**Exercise goal**
Please give the entries again in full and exactly, without any picture.

--- START ---

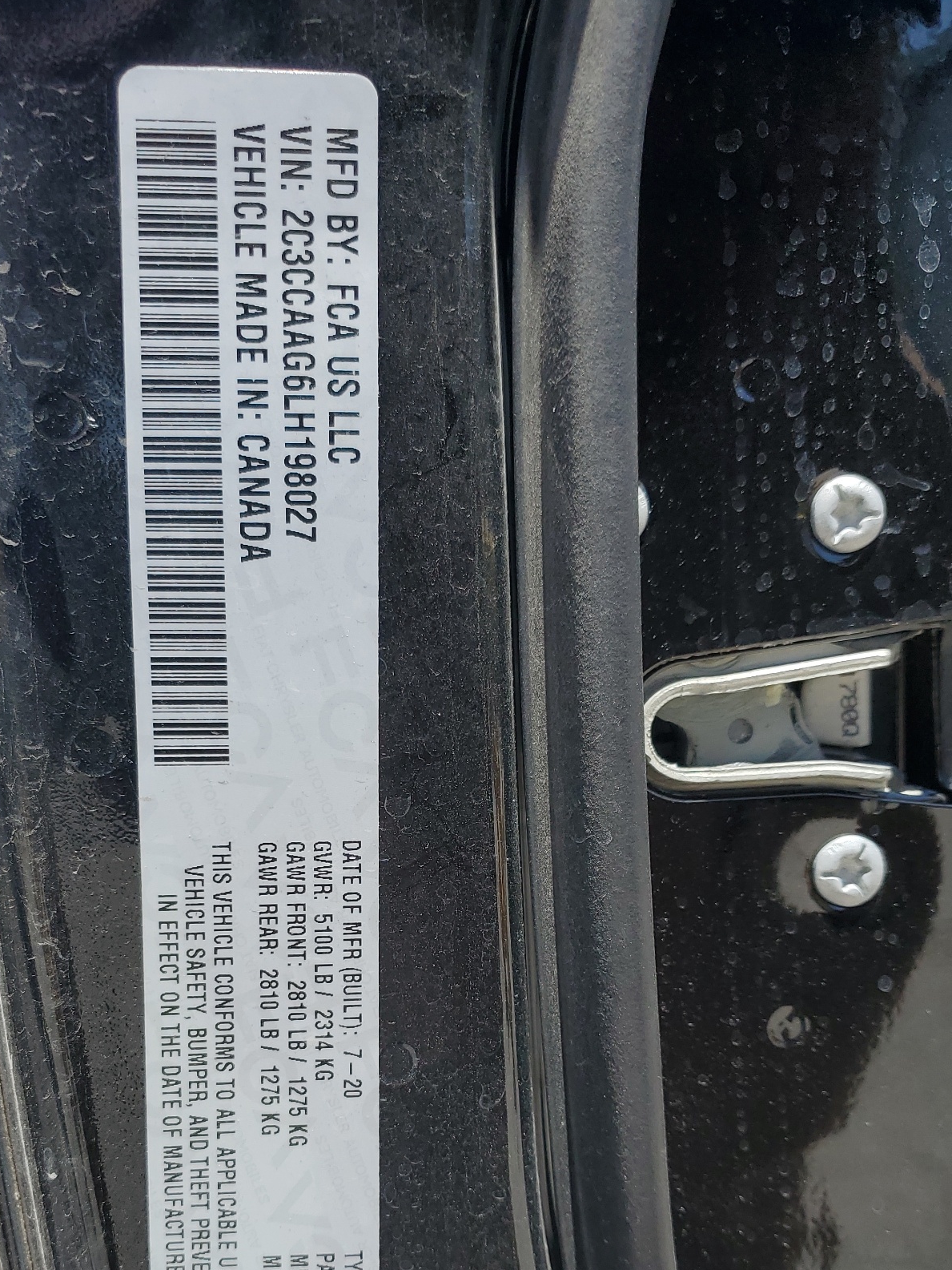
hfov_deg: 40.5
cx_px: 376
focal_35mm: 35
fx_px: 1283
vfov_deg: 51.8
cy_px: 827
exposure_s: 1/2000
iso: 50
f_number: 1.5
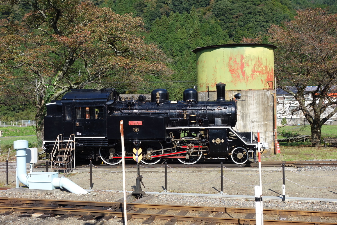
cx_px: 168
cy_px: 112
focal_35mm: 49
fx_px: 459
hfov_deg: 40.3
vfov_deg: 27.5
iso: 125
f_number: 5.6
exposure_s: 1/320
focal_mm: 18.02
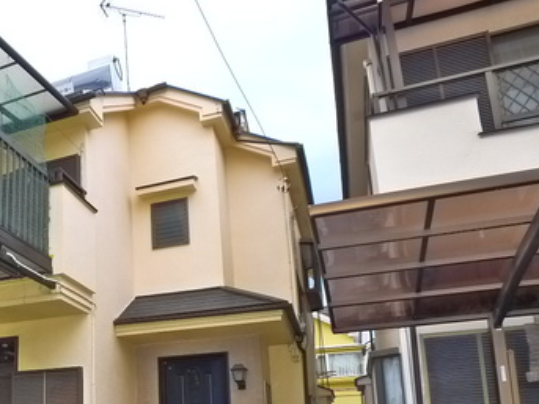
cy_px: 353
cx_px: 24
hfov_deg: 35.8
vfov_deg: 28.7
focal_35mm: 49
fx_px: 763
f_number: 2.8
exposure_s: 1/160
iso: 400
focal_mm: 5.1
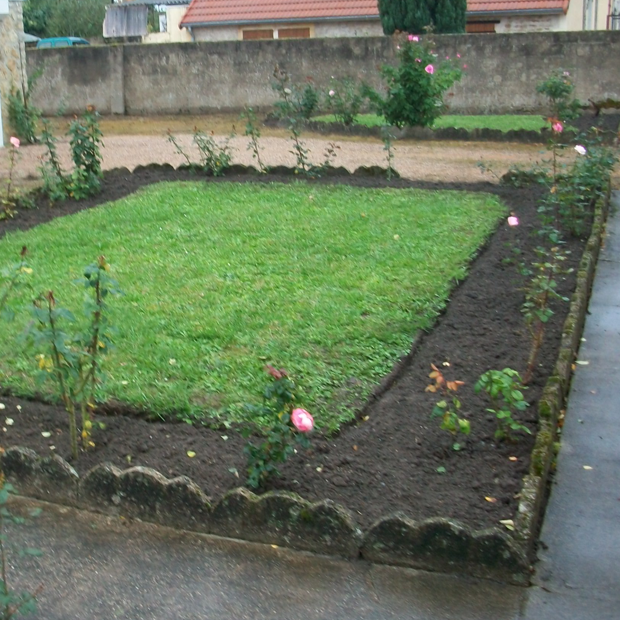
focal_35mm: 48
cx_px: 152
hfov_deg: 34.6
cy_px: 293
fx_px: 973
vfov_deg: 35.3
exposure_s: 1/60
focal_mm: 5.7
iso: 102
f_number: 2.8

--- END ---

**Output of the exercise**
hfov_deg: 40.5
cx_px: 376
focal_35mm: 35
fx_px: 1283
vfov_deg: 51.8
cy_px: 827
exposure_s: 1/2000
iso: 50
f_number: 1.5
cx_px: 168
cy_px: 112
focal_35mm: 49
fx_px: 459
hfov_deg: 40.3
vfov_deg: 27.5
iso: 125
f_number: 5.6
exposure_s: 1/320
focal_mm: 18.02
cy_px: 353
cx_px: 24
hfov_deg: 35.8
vfov_deg: 28.7
focal_35mm: 49
fx_px: 763
f_number: 2.8
exposure_s: 1/160
iso: 400
focal_mm: 5.1
focal_35mm: 48
cx_px: 152
hfov_deg: 34.6
cy_px: 293
fx_px: 973
vfov_deg: 35.3
exposure_s: 1/60
focal_mm: 5.7
iso: 102
f_number: 2.8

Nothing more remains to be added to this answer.